Source records:
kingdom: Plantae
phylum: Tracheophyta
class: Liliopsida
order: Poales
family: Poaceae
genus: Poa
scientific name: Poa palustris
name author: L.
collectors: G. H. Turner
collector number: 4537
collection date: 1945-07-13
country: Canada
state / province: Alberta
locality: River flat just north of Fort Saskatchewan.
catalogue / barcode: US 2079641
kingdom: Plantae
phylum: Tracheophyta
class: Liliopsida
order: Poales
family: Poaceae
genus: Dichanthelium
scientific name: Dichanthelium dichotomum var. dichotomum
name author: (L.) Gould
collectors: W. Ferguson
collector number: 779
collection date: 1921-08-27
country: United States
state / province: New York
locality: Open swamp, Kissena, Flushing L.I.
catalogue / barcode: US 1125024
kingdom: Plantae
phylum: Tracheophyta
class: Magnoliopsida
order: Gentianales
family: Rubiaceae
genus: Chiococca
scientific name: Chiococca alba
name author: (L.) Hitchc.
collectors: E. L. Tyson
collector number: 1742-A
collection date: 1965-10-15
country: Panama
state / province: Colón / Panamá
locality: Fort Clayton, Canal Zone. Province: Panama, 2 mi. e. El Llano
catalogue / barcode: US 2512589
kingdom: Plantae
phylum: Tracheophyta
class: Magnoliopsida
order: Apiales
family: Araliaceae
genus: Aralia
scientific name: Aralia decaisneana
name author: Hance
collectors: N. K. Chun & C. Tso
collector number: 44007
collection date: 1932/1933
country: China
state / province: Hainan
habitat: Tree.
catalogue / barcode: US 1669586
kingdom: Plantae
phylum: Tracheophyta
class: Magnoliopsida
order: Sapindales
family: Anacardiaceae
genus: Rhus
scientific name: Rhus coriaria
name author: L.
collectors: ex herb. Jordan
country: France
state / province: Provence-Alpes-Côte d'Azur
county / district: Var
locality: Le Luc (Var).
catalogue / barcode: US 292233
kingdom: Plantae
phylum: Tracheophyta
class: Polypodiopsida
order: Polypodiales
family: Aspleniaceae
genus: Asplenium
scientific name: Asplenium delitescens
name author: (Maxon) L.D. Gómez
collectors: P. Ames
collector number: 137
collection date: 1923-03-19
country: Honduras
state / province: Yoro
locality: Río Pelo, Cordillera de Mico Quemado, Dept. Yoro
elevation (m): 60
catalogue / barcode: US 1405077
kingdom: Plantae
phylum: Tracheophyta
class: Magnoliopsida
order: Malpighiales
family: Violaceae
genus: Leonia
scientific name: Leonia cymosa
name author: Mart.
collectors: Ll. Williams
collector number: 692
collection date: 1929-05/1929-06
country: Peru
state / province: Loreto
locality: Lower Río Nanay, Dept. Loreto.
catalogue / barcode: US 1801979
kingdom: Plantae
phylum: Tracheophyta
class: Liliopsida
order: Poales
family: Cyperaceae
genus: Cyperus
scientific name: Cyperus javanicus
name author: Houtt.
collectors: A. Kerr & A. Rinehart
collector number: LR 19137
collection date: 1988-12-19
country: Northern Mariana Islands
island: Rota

Problem details:
Express every line of the records above as a Markdown table with two columns, Row and Record line, numbering the rows in order and omitting any blank lines.

The reply:
| Row | Record line |
|---|---|
| 1 | kingdom: Plantae |
| 2 | phylum: Tracheophyta |
| 3 | class: Liliopsida |
| 4 | order: Poales |
| 5 | family: Poaceae |
| 6 | genus: Poa |
| 7 | scientific name: Poa palustris |
| 8 | name author: L. |
| 9 | collectors: G. H. Turner |
| 10 | collector number: 4537 |
| 11 | collection date: 1945-07-13 |
| 12 | country: Canada |
| 13 | state / province: Alberta |
| 14 | locality: River flat just north of Fort Saskatchewan. |
| 15 | catalogue / barcode: US 2079641 |
| 16 | kingdom: Plantae |
| 17 | phylum: Tracheophyta |
| 18 | class: Liliopsida |
| 19 | order: Poales |
| 20 | family: Poaceae |
| 21 | genus: Dichanthelium |
| 22 | scientific name: Dichanthelium dichotomum var. dichotomum |
| 23 | name author: (L.) Gould |
| 24 | collectors: W. Ferguson |
| 25 | collector number: 779 |
| 26 | collection date: 1921-08-27 |
| 27 | country: United States |
| 28 | state / province: New York |
| 29 | locality: Open swamp, Kissena, Flushing L.I. |
| 30 | catalogue / barcode: US 1125024 |
| 31 | kingdom: Plantae |
| 32 | phylum: Tracheophyta |
| 33 | class: Magnoliopsida |
| 34 | order: Gentianales |
| 35 | family: Rubiaceae |
| 36 | genus: Chiococca |
| 37 | scientific name: Chiococca alba |
| 38 | name author: (L.) Hitchc. |
| 39 | collectors: E. L. Tyson |
| 40 | collector number: 1742-A |
| 41 | collection date: 1965-10-15 |
| 42 | country: Panama |
| 43 | state / province: Colón / Panamá |
| 44 | locality: Fort Clayton, Canal Zone. Province: Panama, 2 mi. e. El Llano |
| 45 | catalogue / barcode: US 2512589 |
| 46 | kingdom: Plantae |
| 47 | phylum: Tracheophyta |
| 48 | class: Magnoliopsida |
| 49 | order: Apiales |
| 50 | family: Araliaceae |
| 51 | genus: Aralia |
| 52 | scientific name: Aralia decaisneana |
| 53 | name author: Hance |
| 54 | collectors: N. K. Chun & C. Tso |
| 55 | collector number: 44007 |
| 56 | collection date: 1932/1933 |
| 57 | country: China |
| 58 | state / province: Hainan |
| 59 | habitat: Tree. |
| 60 | catalogue / barcode: US 1669586 |
| 61 | kingdom: Plantae |
| 62 | phylum: Tracheophyta |
| 63 | class: Magnoliopsida |
| 64 | order: Sapindales |
| 65 | family: Anacardiaceae |
| 66 | genus: Rhus |
| 67 | scientific name: Rhus coriaria |
| 68 | name author: L. |
| 69 | collectors: ex herb. Jordan |
| 70 | country: France |
| 71 | state / province: Provence-Alpes-Côte d'Azur |
| 72 | county / district: Var |
| 73 | locality: Le Luc (Var). |
| 74 | catalogue / barcode: US 292233 |
| 75 | kingdom: Plantae |
| 76 | phylum: Tracheophyta |
| 77 | class: Polypodiopsida |
| 78 | order: Polypodiales |
| 79 | family: Aspleniaceae |
| 80 | genus: Asplenium |
| 81 | scientific name: Asplenium delitescens |
| 82 | name author: (Maxon) L.D. Gómez |
| 83 | collectors: P. Ames |
| 84 | collector number: 137 |
| 85 | collection date: 1923-03-19 |
| 86 | country: Honduras |
| 87 | state / province: Yoro |
| 88 | locality: Río Pelo, Cordillera de Mico Quemado, Dept. Yoro |
| 89 | elevation (m): 60 |
| 90 | catalogue / barcode: US 1405077 |
| 91 | kingdom: Plantae |
| 92 | phylum: Tracheophyta |
| 93 | class: Magnoliopsida |
| 94 | order: Malpighiales |
| 95 | family: Violaceae |
| 96 | genus: Leonia |
| 97 | scientific name: Leonia cymosa |
| 98 | name author: Mart. |
| 99 | collectors: Ll. Williams |
| 100 | collector number: 692 |
| 101 | collection date: 1929-05/1929-06 |
| 102 | country: Peru |
| 103 | state / province: Loreto |
| 104 | locality: Lower Río Nanay, Dept. Loreto. |
| 105 | catalogue / barcode: US 1801979 |
| 106 | kingdom: Plantae |
| 107 | phylum: Tracheophyta |
| 108 | class: Liliopsida |
| 109 | order: Poales |
| 110 | family: Cyperaceae |
| 111 | genus: Cyperus |
| 112 | scientific name: Cyperus javanicus |
| 113 | name author: Houtt. |
| 114 | collectors: A. Kerr & A. Rinehart |
| 115 | collector number: LR 19137 |
| 116 | collection date: 1988-12-19 |
| 117 | country: Northern Mariana Islands |
| 118 | island: Rota |